Gazze’ye saldırının şu an yaşanan bölgesel gelişmelerle alakasının olduğuna dikkat çeken Şerkavi, "Şayet İsrail Amerika’nın desteğiyle İran’a saldıracaksa, bundan önce Gazze ve Güney Lübnan cephelerini etkisiz hale getirmesi gerekiyor. Çünkü ancak bu şekilde orada savaşabilecektir.” dedi. Şerkavi devamla “İşgal rejimi arabulucu durumundaki Mısır’ı aslında ciddiye almıyor. Çünkü daha önce suikast yapmayacaklarını söylemiştiler. Diğer taraftan dünya kamuoyunu da Gazze çevresinde yaşayan Yahudi yerleşimcilerin kuşatma altında oldukları söylemiyle kandırdılar ve suikastlara başladılar.” ifadesini kullandı.
İsrail’in saldırı zamanlaması
İsrail’in Gazze saldırısının zamanlaması sadece seçimlere yönelik bir yatırım değildir kuşkusuz. Normalleşme zamanında Arap rejimleriyle bölgede yapılan yeni bir pakt ve koalisyon doğmuştur. O nedenle İsrail mantığını ağır ağır ve iyi okumak gerekir. Bir saldırı yaptığında onu acıtmak için stratejik hedefler belirlemek gerekir. Muslih değerlendirmesinde, şu an İsrail’de hükümetin başında olanların müttefiklerine mesajlar göndererek, kendilerinin en büyük güce sahip güvenlik şemsiyesi olduklarını, Gazze ve Lübnan ile dengeleri değiştirme imkânına sahip olduklarını ifade ettiklerini söyledi.

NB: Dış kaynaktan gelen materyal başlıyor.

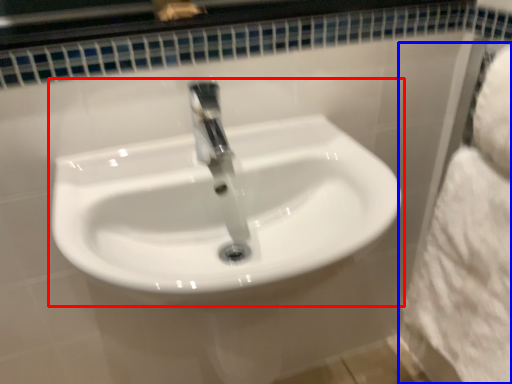
Question: Which object is closer to the camera taking this photo, sink (highlighted by a red box) or bath towel (highlighted by a blue box)?

Choices:
 (A) sink
 (B) bath towel

Answer: (A)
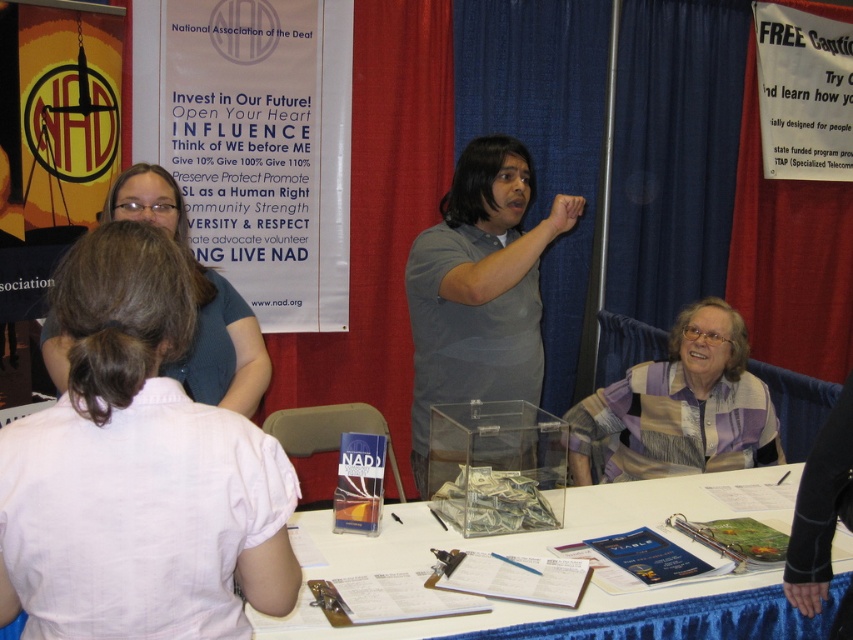
Is the position of clear plastic table at center less distant than that of matte blue shirt at upper left?

Yes.

Is clear plastic table at center shorter than matte blue shirt at upper left?

Yes.

At what (x,y) coordinates should I click in order to perform the action: click on clear plastic table at center. Please return your answer as a coordinate pair (x, y). This screenshot has width=853, height=640. Looking at the image, I should click on (543, 531).

You are a GUI agent. You are given a task and a screenshot of the screen. Output one action in this format:
    pyautogui.click(x=<x>, y=<y>)
    Task: Click on the clear plastic table at center
    
    Given the screenshot: What is the action you would take?
    pyautogui.click(x=543, y=531)

Is gray cotton shirt at center wider than striped sweater at lower right?

Incorrect, gray cotton shirt at center's width does not surpass striped sweater at lower right's.

Find the location of a particular element. gray cotton shirt at center is located at coordinates (479, 288).

Which is behind, point (541, 236) or point (704, 456)?

Positioned behind is point (704, 456).

I want to click on gray cotton shirt at center, so coord(479,288).

Can you confirm if pink fabric shirt at upper left is positioned above matte blue shirt at upper left?

Actually, pink fabric shirt at upper left is below matte blue shirt at upper left.

Who is positioned more to the left, pink fabric shirt at upper left or matte blue shirt at upper left?

Positioned to the left is matte blue shirt at upper left.

Locate an element on the screen. The height and width of the screenshot is (640, 853). pink fabric shirt at upper left is located at coordinates (138, 470).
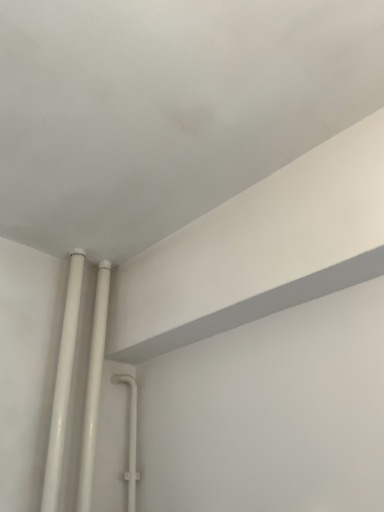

Diğer taraftan bu saldırıda Gazze ile Batı Yaka’yı birbirinden ayırma politikası açıkça görüldü. İsrail, Batı Yaka ve 48 Toprakları'nda meydana gelen gösteri ve protestolara fazla karışmak istemiyor. Geçen sene meydana gelen Kudüs Kılıcı Savaşı'nda olduğu gibi gücünü dağıtmak istemiyor. Muslih devamla “Gazze Şeridi'yle Batı Şeria’yı birbirinden ayırma politikasının bir sonucu olarak işgal rejimi Batı Yaka’da tutuklama ve takiplere başlayacak. Nitekim İslami Cihad lideri Sa’di’yi tutuklaması bu ayırımın bir sonucudur. Bununla birçok cephede çalışabileceğini göstermek istedi (Ateşkesin sağlanmasıyla Nablus'a onlarca kişiyle giren işgal güçleri üç kişiyi şehit etti kırktan fazla kişiyi de yaraladı).
Askeri uzman Şerkavi devamla, Gazze iradesinin kırılamayacağını, savaşın devam etmesi durumunda Kudüs Kılıcı'nda olduğu gibi daha fazla şiddetleneceğini belirterek, Gazze’den havalanan bir İHA’nın sınırı geçmesi, önümüzdeki dönemin sürprizlere gebe olduğunu gösterdiğini kaydetti ve sözlerini şöyle sürdürdü: “Gazze sahasını Batı Şeria’dan koparmamak gerekir. Dayanışma ruhunun devam etmesi gerekir. Filistin Kurtuluş Örgütü’nün (FKÖ) daha önce Merkez Kurulu'nda aldığı kararların gereklerini yerine getirmesi, Gazze’ye baskı yapmaktan vazgeçmesi gerekir.”